Material for the task:

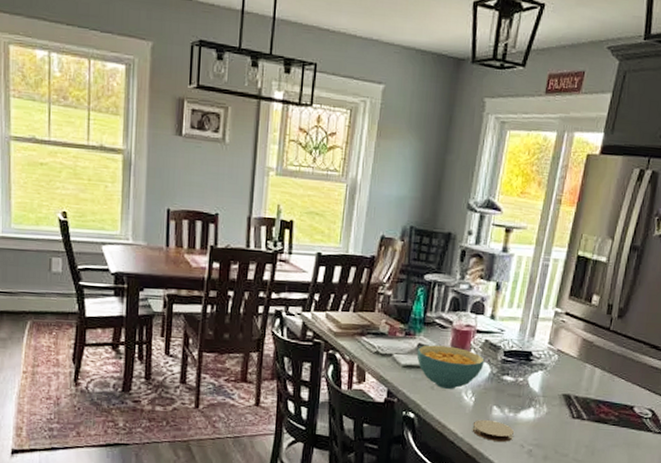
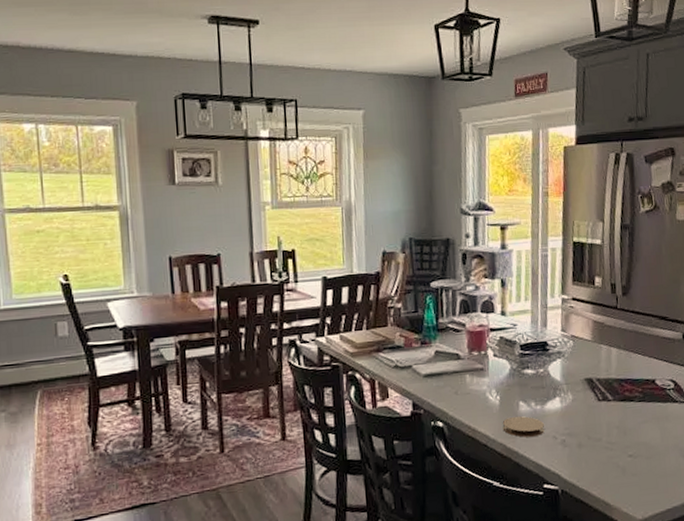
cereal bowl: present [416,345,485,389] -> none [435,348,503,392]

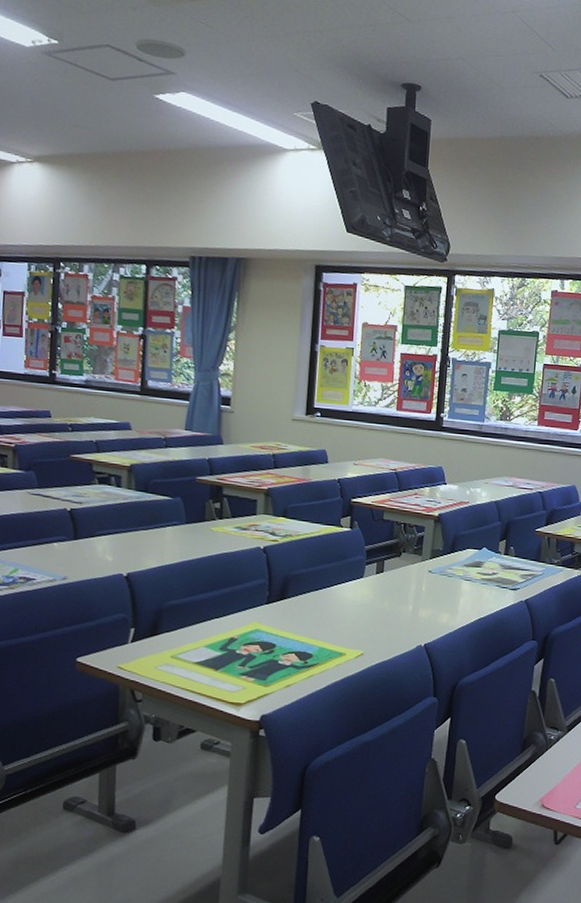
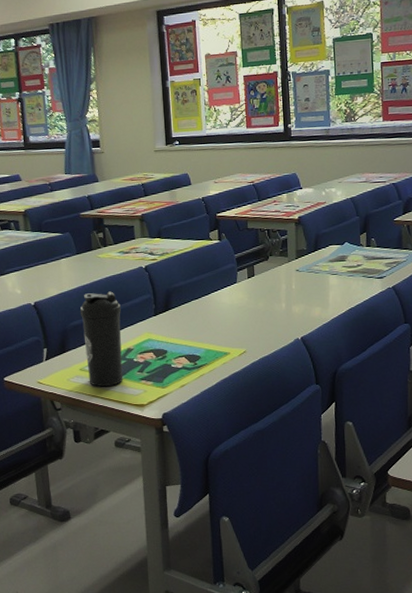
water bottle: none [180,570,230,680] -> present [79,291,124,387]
--
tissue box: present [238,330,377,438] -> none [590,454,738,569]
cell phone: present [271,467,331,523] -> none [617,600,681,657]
---
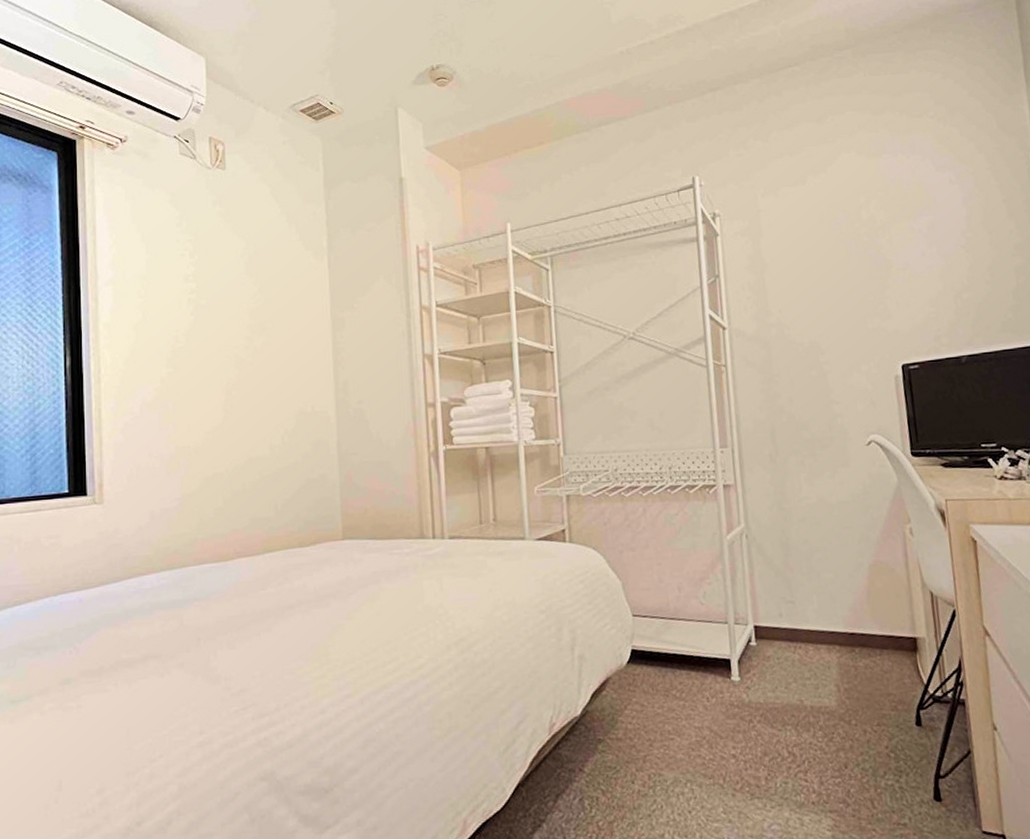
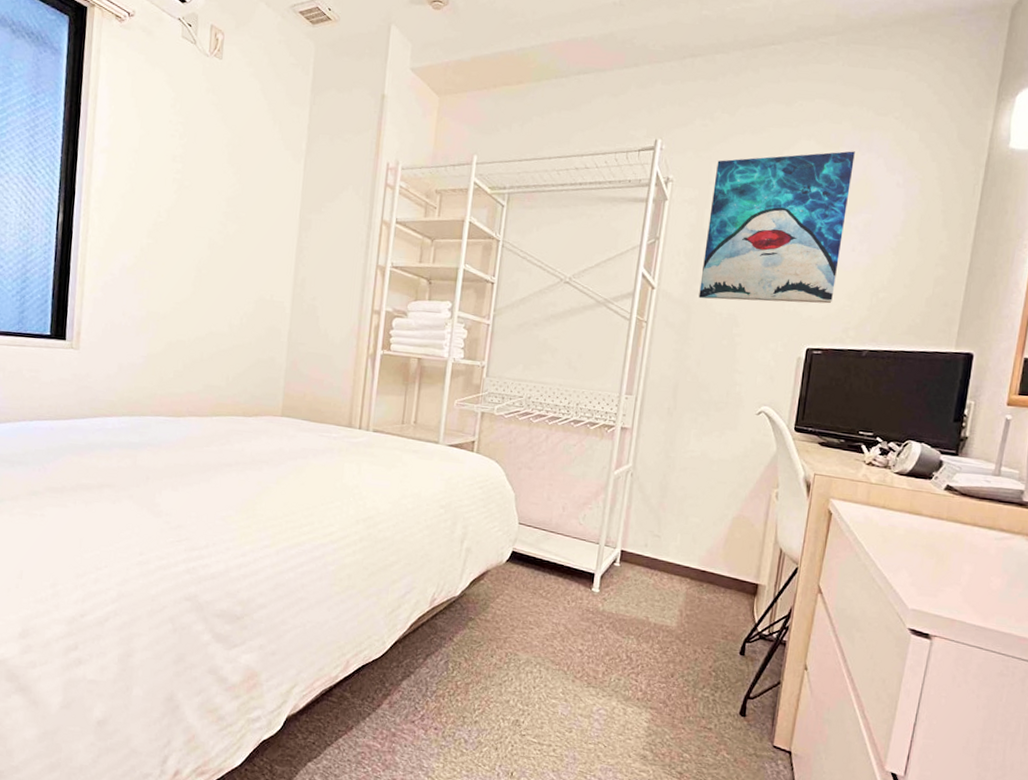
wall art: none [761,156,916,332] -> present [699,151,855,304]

Work task: Beginning with the line above that contains "cereal bowl: present" and ending with the line that contains "water bottle: none", quote each line exactly, keeping out the pictures.

Solution to this task:
cereal bowl: present [416,345,485,389] -> none [435,348,503,392]

water bottle: none [180,570,230,680] -> present [79,291,124,387]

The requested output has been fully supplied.